From some Googling, modern Efrat started as Kibbutz Etzion in 1934, but was abandonded after riots in 1939. It was a pivotal battle point until May 1948 and the partition, and then resettled soon after 1967. Efrat was founded in the 1980s by Rabbi Shlomo Riskin. I’d just guess that it was a modern founding using an old biblical name; much like S’dom in on the Dead Sea and I can’t imagine that it stands in the place of the Biblical Sodom.

Here’s a cite. No comment on its impartiality.

Just to mention in passing that in Christian Bibles Efrat is rendered Ephratah (very rarely Ephrath) and is considered to be a synonym for Bethlehem. (Jewish/Israeli Dopers? Were they two separate nearby communities in Bible times?)

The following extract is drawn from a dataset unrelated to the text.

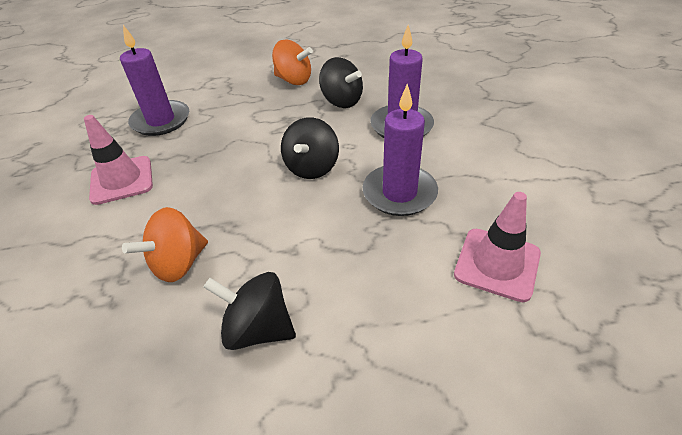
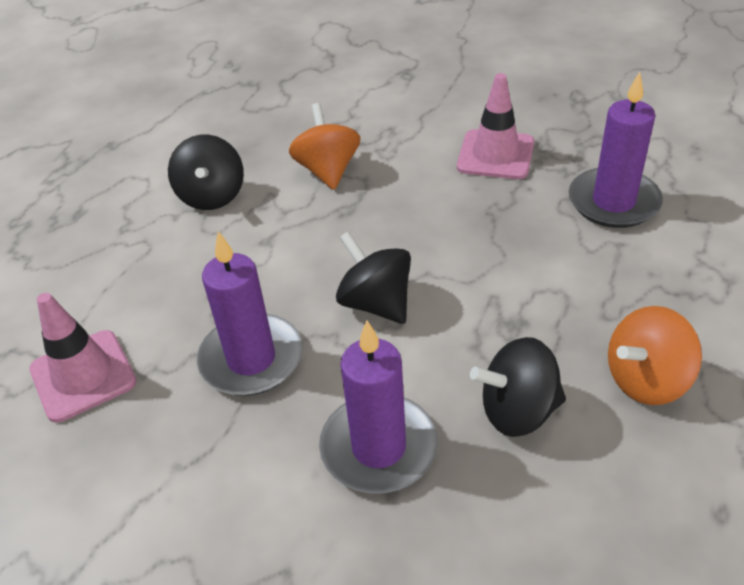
camera: 125 degrees right, 0 degrees up
black spinning top [204,272,296,350] -> black spinning top turned 120 degrees clockwise [168,135,244,210]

I’d understood that Bet (is that also rendered Bayt?) Lahm was merely Beth Lehem transliterated into Arabic, without intentionally carrying the meaning it happens to have. But that’s purely impression of how toponymy in the Holy Land has usually gone, not anything I can advance a cite on.

The etymology of place names around here can be pretty interesting. The ancient Israelite city of Schem, for instance, was conquered and possibly razed by the Romans, who rebuilt it under the name of Neapolis - “new city”. Over the years, the name was altered by its eventually Arabic-speaking citizens into Nablus, the common name for it today. However, in Hebrew the city is still called Scehm.

There are several other interesting linguistic histories. The town of Ramalla, for instance, was built near the site of the ancient Jewish city of Ramot. Conversely, I used to live in a place called Kibbutz Metzer, the name of which comes from the neighboring Arab village of Maiser. And then there’s Modi’in (the Israeli Milton Keynes), which was built from scratch about 15 years ago near - but not on - the site of the ancient city of the same name, the home town of the Hasmoneans.

D’oh. That was my brain on two glasses of wine.